# Norwegian Open 2010



## Meisen (Oct 29, 2009)

Info and registration: http://folk.ntnu.no/roarbakk/rubik/index.php

We've got 3.5 months to practise ppl


----------



## (X) (Oct 29, 2009)

Im definately coming 

Why aren't people signing up for Pyraminx???? :O We have to have a pyraminx event


----------



## tlm1992 (Oct 29, 2009)

(X) said:


> Im definately coming



Guess i'm too, then


----------



## MrMoney (Oct 30, 2009)

I will be there


----------



## Crossed (Oct 30, 2009)

Already signed up!
I bet this year it's gonna be alot bigger, and alot more fun.


----------



## tehmaxice (Oct 30, 2009)

I've just ordered a pyraminx, so I'll probably sign up for that as well.

Btw: Free T-shirts for everyone this year


----------



## Meisen (Oct 30, 2009)

And free pizza!! Can't beat that


----------



## CharlieCooper (Oct 30, 2009)

I really want to come to this, I hope I can make it!


----------



## AvGalen (Oct 30, 2009)

Please, please, please organise a finish tournament the weekend before or after.

I can totally see me coming to 1 competition, a week of snowboarding and/or travelling to the other competition, the other competition and then going home (or directly on my way to Asia?)


----------



## Rune (Oct 30, 2009)

AvGalen said:


> Please, please, please organise a finish tournament the weekend before or after.
> 
> I can totally see me coming to 1 competition, a week of snowboarding and/or travelling to the other competition, the other competition and then going home (or directly on my way to Asia?)



It could be a tournament in the north of Sweden at that time.


----------



## MAHTI-ANSSI (Oct 30, 2009)

The Saturday after Norwegian Open would probably be possible for Helsinki Open, but the competition has traditionally lasted only for about 5 hours, so there isn't time for very many events. If that isn't an obstacle, then welcome.


----------



## CharlieCooper (Oct 30, 2009)

I love what Arnaud suggests  that would make the trip PERFECT, especially as I have holidays around then.


----------



## TheBB (Nov 1, 2009)

This will be awesome. Congrats on being the first announced competition of 2010, I guess. 

Meisen, do I know you?


----------



## anders (Nov 1, 2009)

Heia Norge 



AvGalen said:


> Please, please, please organise a finish tournament the weekend before or after.

> [Dataset extract]
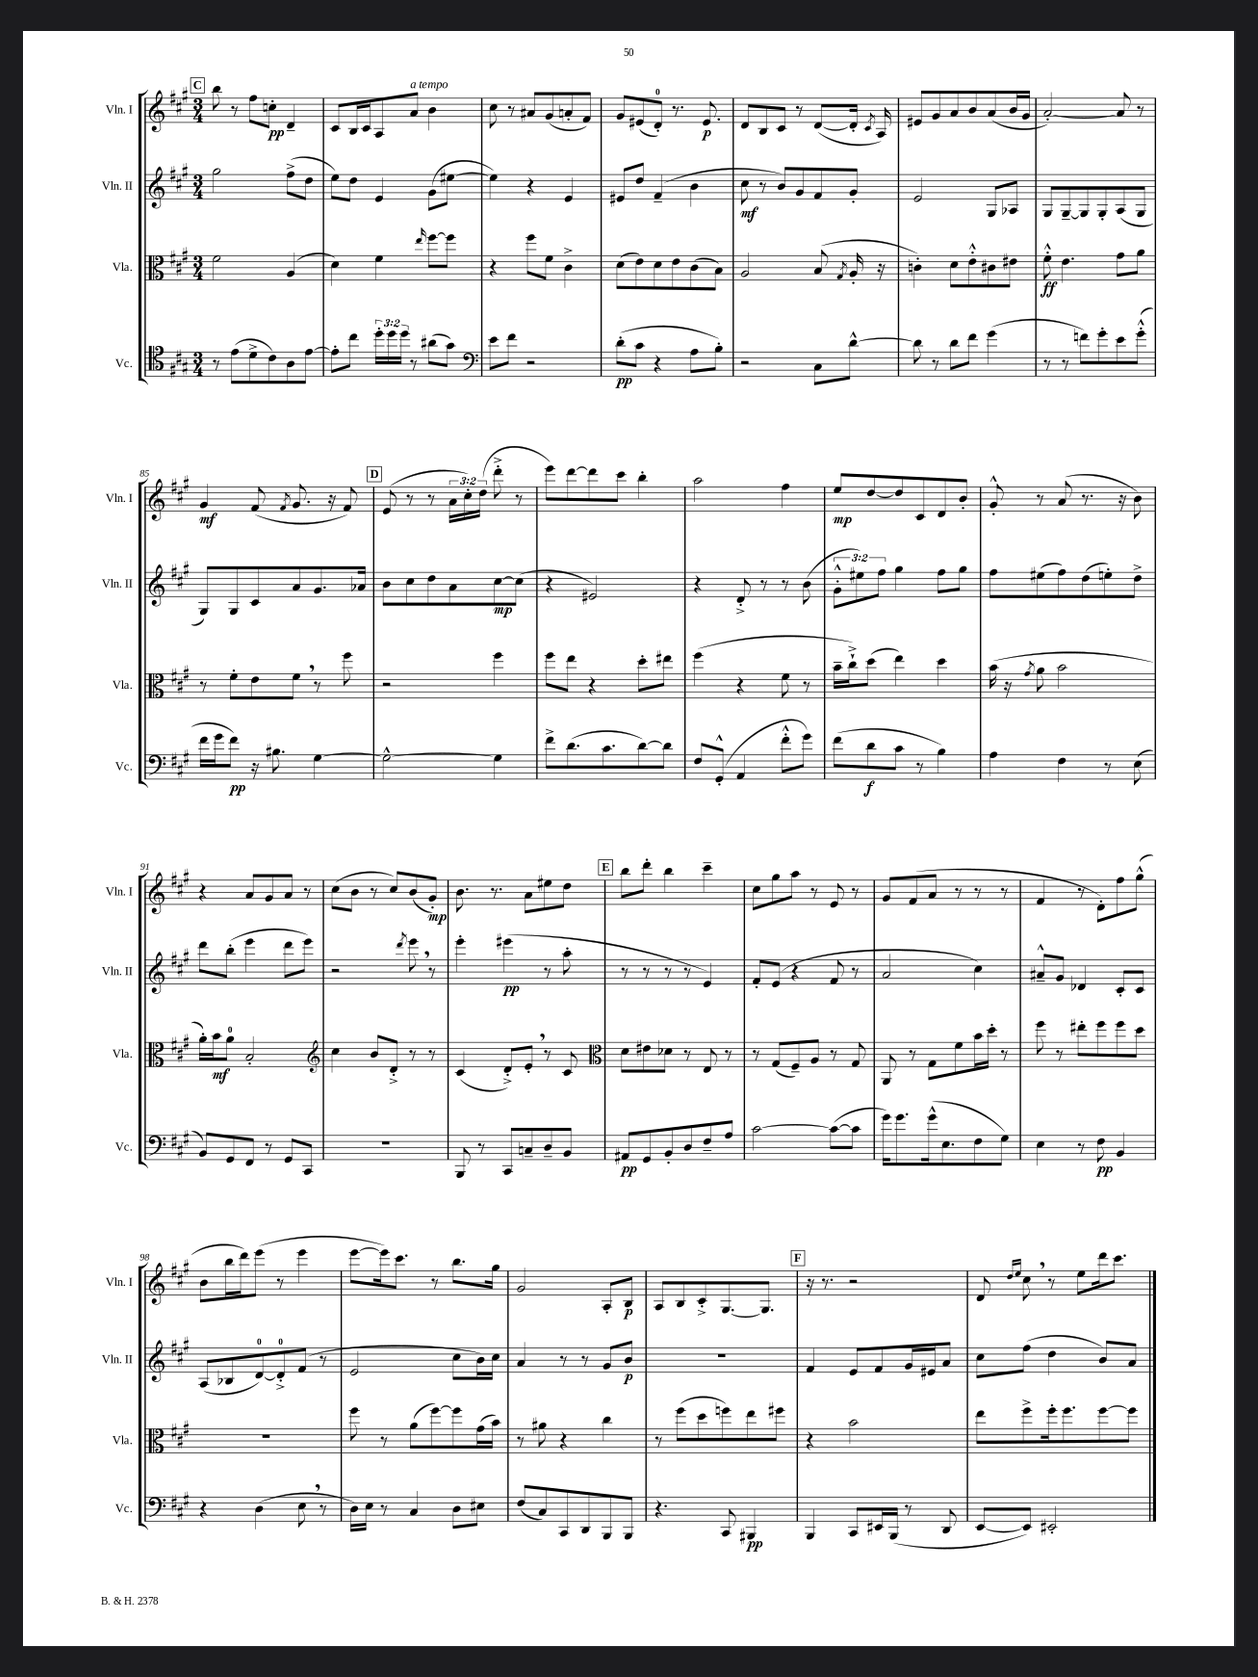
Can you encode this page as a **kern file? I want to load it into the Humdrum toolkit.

> [Problems and tasks]
A. In the Norwegian Open 2010 thread, why does the poster writing about Helsinki Open say there isn't time for very many events?
B. Edit the passage of the Norwegian Open 2010 thread starting at "I bet this year" and ending at "that as well.", swapping "bigger" for "busier".

> [Answer set]
A. The Helsinki Open has traditionally lasted only about 5 hours, which leaves little time for many events.

B.
I bet this year it's gonna be alot busier, and alot more fun.


----------



## tehmaxice (Oct 30, 2009)

I've just ordered a pyraminx, so I'll probably sign up for that as well.